I know there’s a lot of discussion about whether linear television will become completely obsolete as more people shift to streaming and social media, and while I can’t predict or comment on that, what I do know is that when big things happen in the world people need somewhere to go for live updates and smart analysis.
It’s obviously important to reach audiences where they are, but I don’t think changes in the media industry necessarily need to be something to be afraid of. For example, I have colleagues at CNN who have very successfully adopted social media as a key part of their reporting. I think as new platforms pop up it can be an opportunity to experiment, and we can incorporate new ways to get that information out there, but it doesn’t take away from the core product.
Could you share an interesting work-related anecdote?
I often get asked how I started at CNN, and my response, though a cliché’, couldn’t be truer: I was in the right place at the right time. I was interning with the sports department — when I received a call from the head of HR in London telling me I had an interview for a production assistant position.

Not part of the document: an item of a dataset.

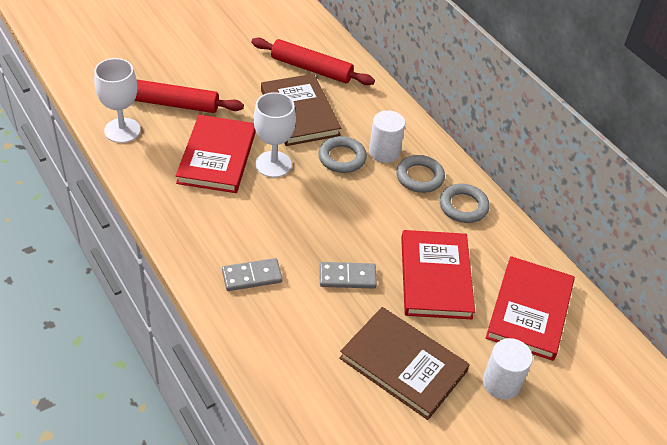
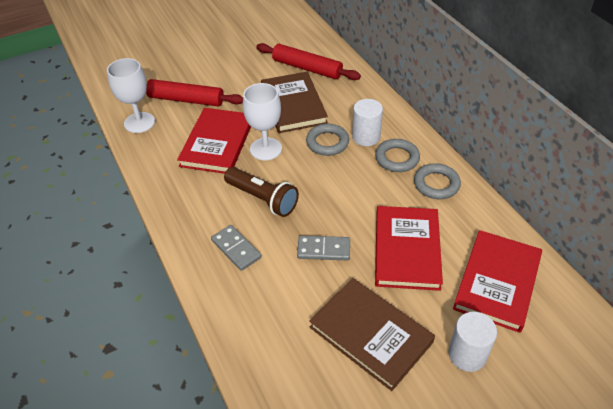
camera: 10 degrees right, 0 degrees up
grey domino [222,258,283,291] -> grey domino turned 60 degrees clockwise [211,225,261,271]
none -> brown flashlight [224,167,299,217]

For a recent university graduate, this was music to my ears. But I never applied for any position and I was sure they had the wrong person. When I stated this on the phone, the head of HR told me that my name had been recommended by several people and asked “do you want it?” To date, I still don’t know who recommended me but I’m forever grateful and in return, I strive to inspire, mentor and create the same opportunities for others.